Alvaro: ... yeah, sorry about the println()s

With the algorithm implemented, it was now a case of “lather, rinse, repeat”. If a user request coming into the system doesn’t trigger failure, then it would be a case of re-running the request with different failure injection schedules (replay is essential to the algorithm’s success). However, not every request endpoint is idempotent within the Netflix distributed system, and request traffic cannot simply be replayed without unintended consequences.

This potential issue was solved by looking at the replay as a ‘balls and bins’ problem, where requests can be grouped based on ‘sameness’ i.e. if two requests travel through the system in the same way, and can fail the same way, then they are conceptually the same for the purpose of failure testing replay. However, requests cannot easily be matched before they have completed execution, but the sameness of requests must be identified upfront in order to allow the failure injections points to be set correctly. Essentially a function was required that could map a request to the corresponding trace (lineage) through the Netflix system.

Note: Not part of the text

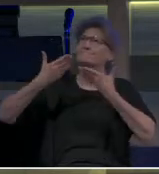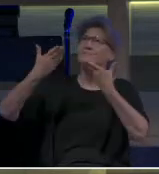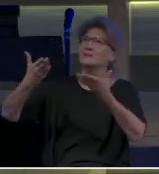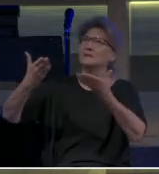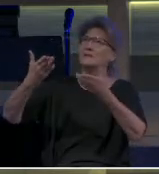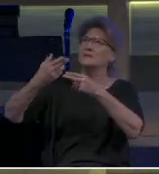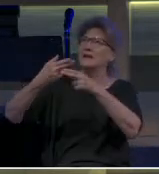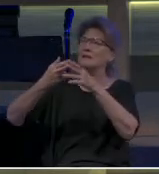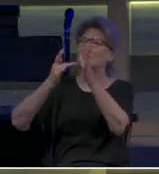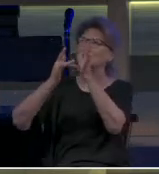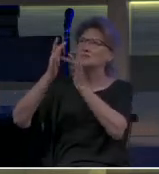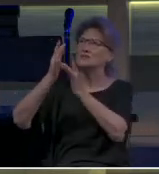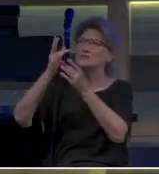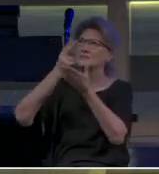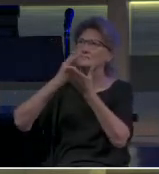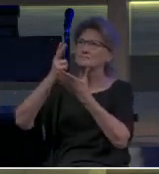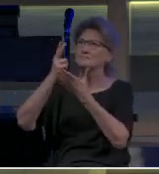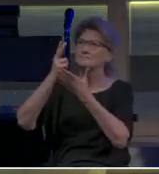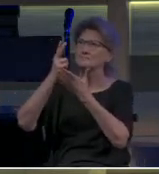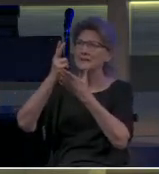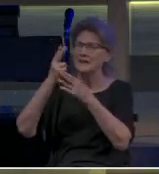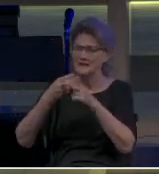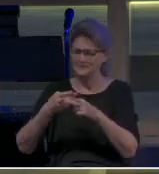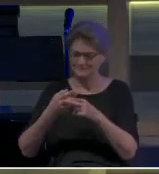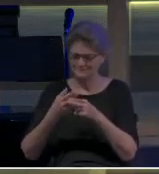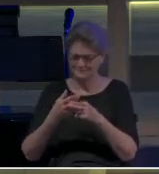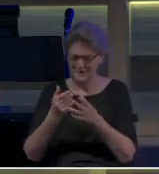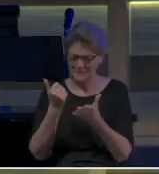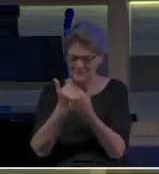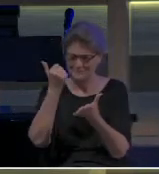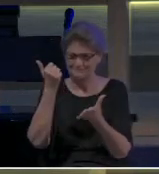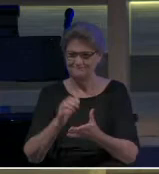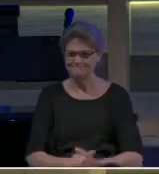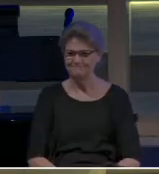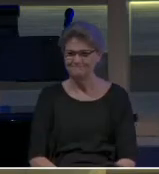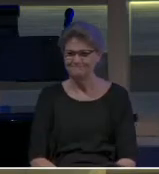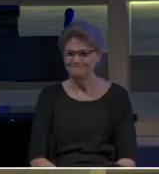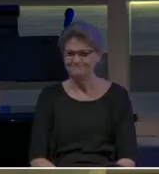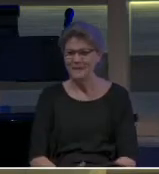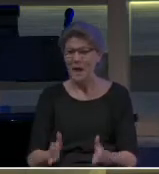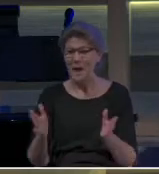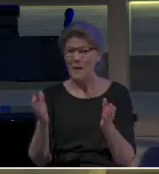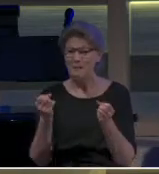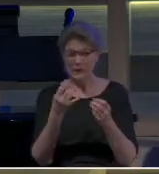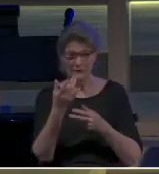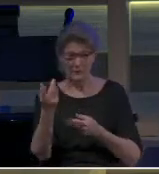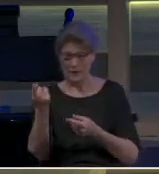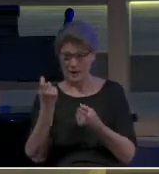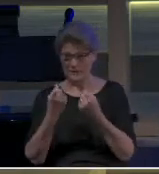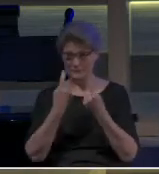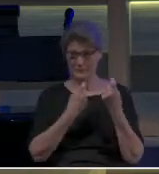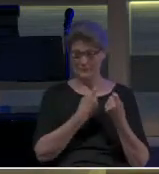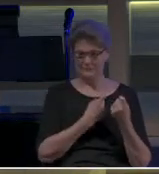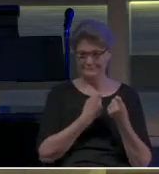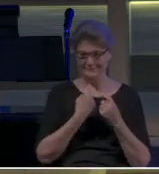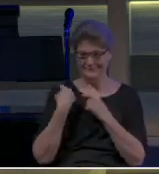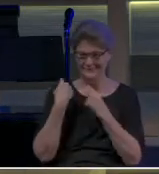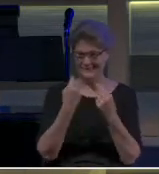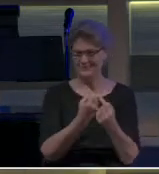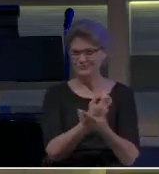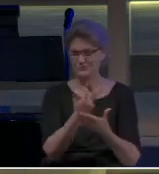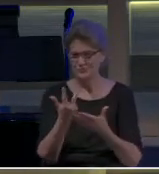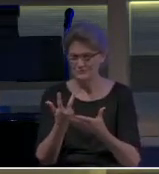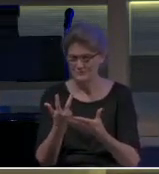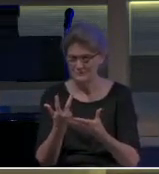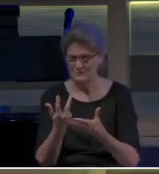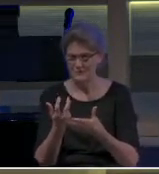name. Amen. Amen. So, many of you have been asking me over the last several weeks as we drew close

This problem could have potentially been solved via supervised machine learning. However, due to timescales this approach was not practical. An alternative approach was found by utilising the Falcor framework, an open source Netflix JavaScript library for efficient data fetching, which specifies (for a limited subset of requests) which backend services will be called before a request is made. This allows the request graph to generated upfront. Alvaro commented that although this was not a perfect solution, it did capture the spirit of what they were trying to achieve, and accordingly, the concept of ‘adapt the theory to the reality’ was essential to make progress. After several weeks of productionising the solution Alvaro and Andrus determined that this novel approach to automating failure injection was successful.

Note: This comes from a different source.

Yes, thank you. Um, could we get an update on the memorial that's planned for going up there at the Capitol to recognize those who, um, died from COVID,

In the final section of the talk, the ‘Netflix AppBoot’ case study was presented, in which the new approach to failure injection testing was applied to the initial request issued from a device starting (booting) the Netflix application. The failure search space for this request included approximately 100 services, and although 2100 experiments would be required for an exhaustive search, the new failure testing approach resulted in only 200 experiments being performed in order to exhaust the search space. Six critical bugs were found and fixed.

Future work from the academic perspective includes search prioritisation, richer lineage collection, and the exploration of temporal interleavings (i.e. order of failure). From the industry perspective, Andrus suggested that richer device metrics, a more effective method for request class creation, and better experimentation selection would be the focus of future work.

The video of Peter Alvaro and Kolton Andrus’ “Monkeys in Lab Coats: Applying Failure Testing Research @Netflix” QCon London talk can be found on InfoQ.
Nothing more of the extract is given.